Work to complete:
Exact copies of the lines below, from the one with "plate: present [230,311,312,338]" up to and including the one with "cup: present [313,233,335,261]", are what this calls for; leave out pictures.

--- Available records Enclosed Below ---

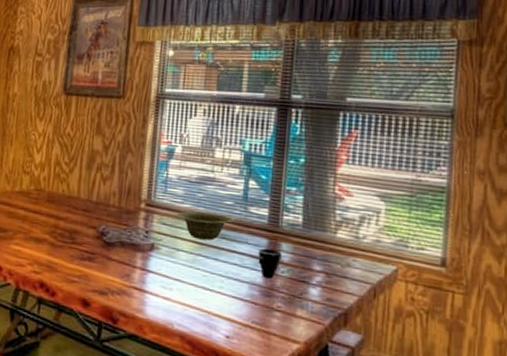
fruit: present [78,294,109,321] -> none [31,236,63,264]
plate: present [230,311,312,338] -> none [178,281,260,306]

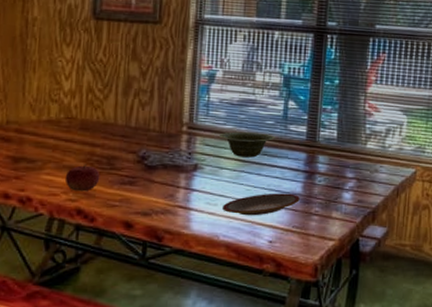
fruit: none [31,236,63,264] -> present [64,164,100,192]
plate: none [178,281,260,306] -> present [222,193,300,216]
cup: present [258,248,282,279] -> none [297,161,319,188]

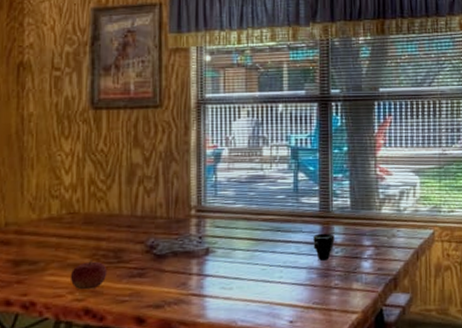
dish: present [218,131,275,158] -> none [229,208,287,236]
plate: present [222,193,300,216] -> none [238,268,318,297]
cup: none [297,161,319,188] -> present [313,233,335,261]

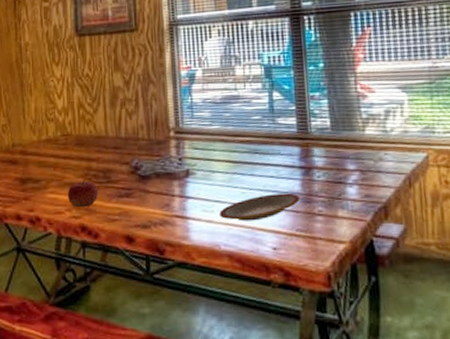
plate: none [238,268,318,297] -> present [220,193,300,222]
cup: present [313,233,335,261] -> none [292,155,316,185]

--- End of Enclosed Available records ---
--- Available records Enclosed Below ---

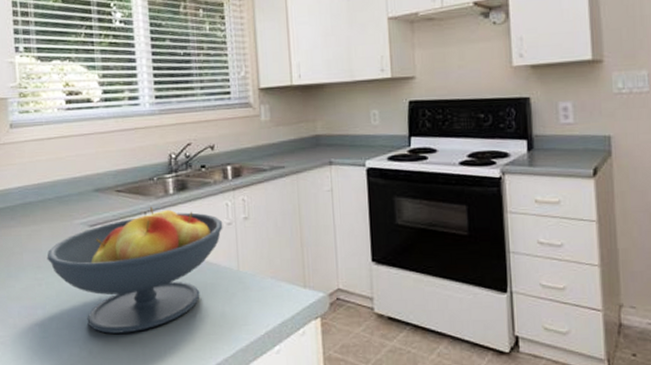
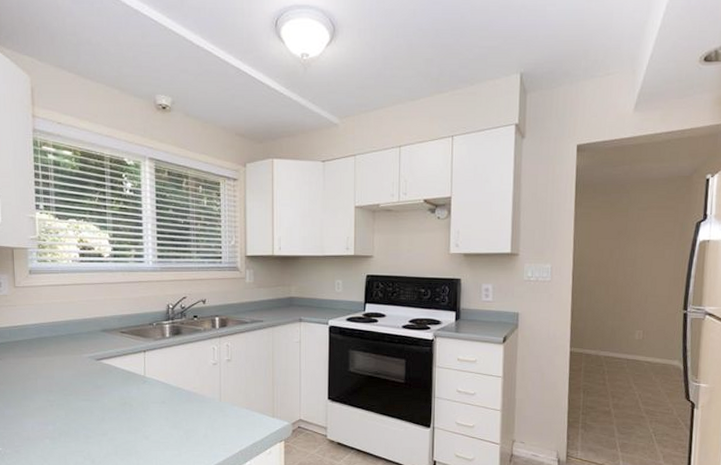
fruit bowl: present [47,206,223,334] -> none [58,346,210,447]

--- End of Enclosed Available records ---

Answer box:
plate: present [230,311,312,338] -> none [178,281,260,306]

fruit: none [31,236,63,264] -> present [64,164,100,192]
plate: none [178,281,260,306] -> present [222,193,300,216]
cup: present [258,248,282,279] -> none [297,161,319,188]

dish: present [218,131,275,158] -> none [229,208,287,236]
plate: present [222,193,300,216] -> none [238,268,318,297]
cup: none [297,161,319,188] -> present [313,233,335,261]

plate: none [238,268,318,297] -> present [220,193,300,222]
cup: present [313,233,335,261] -> none [292,155,316,185]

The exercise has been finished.